Eric Nepomuceno
Hace ya un buen tiempo –en febrero se cumplen 16 años– que Darcy
Ribeiro cometió la suprema indelicadeza de dejarnos. Tenía 75 años. Fue
antropólogo (decía que sus mejores tiempos fueron los pasados entre indígenas
en la Amazonia), profesor, autor de ensayos polémicos, novelista, militante,
vicegobernador de Río de Janeiro, donde creó un sistema de educación pública
universal en régimen de tiempo completo. Antes del golpe militar de 1964 que
instauró la dictadura que lo detuvo y luego lo exilió, fue jefe de Gabinete,
creó –junto a un equipo especialmente brillante de su generación– la
Universidad de Brasilia y fue su rector. Durante su largo exilio peregrinó por
Uruguay, Chile, Venezuela, Perú, Costa Rica, México. Asesoró a Salvador Allende
en Santiago y a Velasco Alvarado en Lima, fue consultor distinguido de la ONU.
Murió siendo senador de la República. Decía que era, en primer lugar, educador.
Creo que 75 años es un tiempo demasiado corto para tanta vida.
Trató de entender el Brasil y revelarlo. Parte de ese esfuerzo
descomunal quedó registrado en su último libro, El pueblo brasileño, que
originó una espléndida serie de diez documentales exhibidos por la televisión
brasileña, Los brasileños, dirigidos por Isa Grinspum. Es, quizás, el más
completo resumen de ese intento de entender los mecanismos que por siglos
impidieron a mi país de ser lo que podría ser.
También trató de entender América latina. Era un preguntón
insaciable, que disparaba dudas a sus contemporáneos, a la historia, a sí
mismo. Su obra sobre (...)

######

* **Tarea asignada**:
Responde con los datos del texto sobre Darcy Ribeiro:
(a) ¿Cuántos años tenía Darcy Ribeiro cuando murió?
(b) ¿Qué universidad creó y de cuál fue rector?
(c) ¿Quién dirigió la serie de documentales Los brasileños?

######

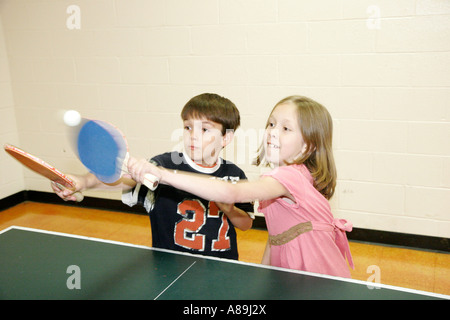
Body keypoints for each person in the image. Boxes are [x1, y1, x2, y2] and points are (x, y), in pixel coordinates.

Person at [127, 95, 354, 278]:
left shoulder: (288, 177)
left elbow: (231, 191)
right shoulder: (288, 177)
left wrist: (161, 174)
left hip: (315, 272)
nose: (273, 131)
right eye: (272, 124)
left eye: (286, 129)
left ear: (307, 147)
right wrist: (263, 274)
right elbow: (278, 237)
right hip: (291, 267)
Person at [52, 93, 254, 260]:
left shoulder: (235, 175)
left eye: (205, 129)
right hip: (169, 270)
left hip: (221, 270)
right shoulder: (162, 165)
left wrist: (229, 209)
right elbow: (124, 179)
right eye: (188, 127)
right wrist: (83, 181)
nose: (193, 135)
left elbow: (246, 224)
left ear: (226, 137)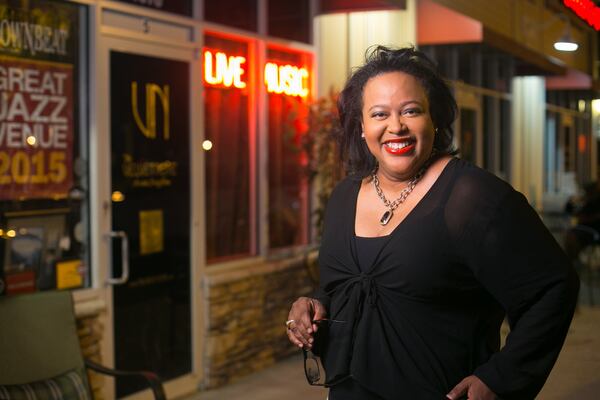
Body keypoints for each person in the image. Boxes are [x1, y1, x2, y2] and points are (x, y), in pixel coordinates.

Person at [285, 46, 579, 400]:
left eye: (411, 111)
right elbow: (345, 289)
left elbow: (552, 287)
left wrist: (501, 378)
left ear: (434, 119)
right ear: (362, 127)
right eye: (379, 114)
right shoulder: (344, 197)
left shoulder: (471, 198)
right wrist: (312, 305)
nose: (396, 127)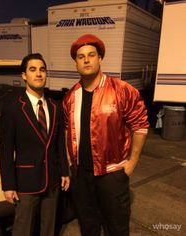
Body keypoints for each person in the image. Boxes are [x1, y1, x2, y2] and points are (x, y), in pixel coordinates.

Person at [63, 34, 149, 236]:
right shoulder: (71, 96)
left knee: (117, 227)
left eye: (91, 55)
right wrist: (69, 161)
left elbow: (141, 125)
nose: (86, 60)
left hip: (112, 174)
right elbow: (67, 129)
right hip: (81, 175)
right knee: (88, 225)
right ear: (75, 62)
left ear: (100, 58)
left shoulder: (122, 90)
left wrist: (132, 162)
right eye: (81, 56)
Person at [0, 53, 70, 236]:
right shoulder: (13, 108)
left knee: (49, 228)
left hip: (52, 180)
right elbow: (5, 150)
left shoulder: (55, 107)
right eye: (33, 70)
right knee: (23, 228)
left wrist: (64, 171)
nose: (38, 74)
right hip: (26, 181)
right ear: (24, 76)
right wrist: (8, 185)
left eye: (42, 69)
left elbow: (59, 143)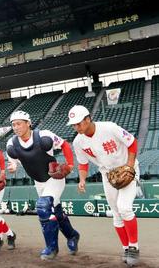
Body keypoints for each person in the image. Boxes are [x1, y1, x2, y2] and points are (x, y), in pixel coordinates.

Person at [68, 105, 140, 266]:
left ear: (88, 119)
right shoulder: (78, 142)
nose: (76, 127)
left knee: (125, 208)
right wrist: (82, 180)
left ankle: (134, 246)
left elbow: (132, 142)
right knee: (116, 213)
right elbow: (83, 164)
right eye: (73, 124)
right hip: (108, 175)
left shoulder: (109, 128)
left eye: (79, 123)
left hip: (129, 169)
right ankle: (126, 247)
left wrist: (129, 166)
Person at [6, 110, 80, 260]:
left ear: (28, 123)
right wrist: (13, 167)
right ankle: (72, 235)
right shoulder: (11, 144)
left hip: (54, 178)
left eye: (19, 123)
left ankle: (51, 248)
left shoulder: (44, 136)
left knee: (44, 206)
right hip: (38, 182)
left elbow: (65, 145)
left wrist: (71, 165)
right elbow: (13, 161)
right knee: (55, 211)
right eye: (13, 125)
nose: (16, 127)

######

* **Respuesta del ejercicio**:
(a) Tenía 75 años.
(b) Creó la Universidad de Brasilia y fue su rector.
(c) La dirigió Isa Grinspum.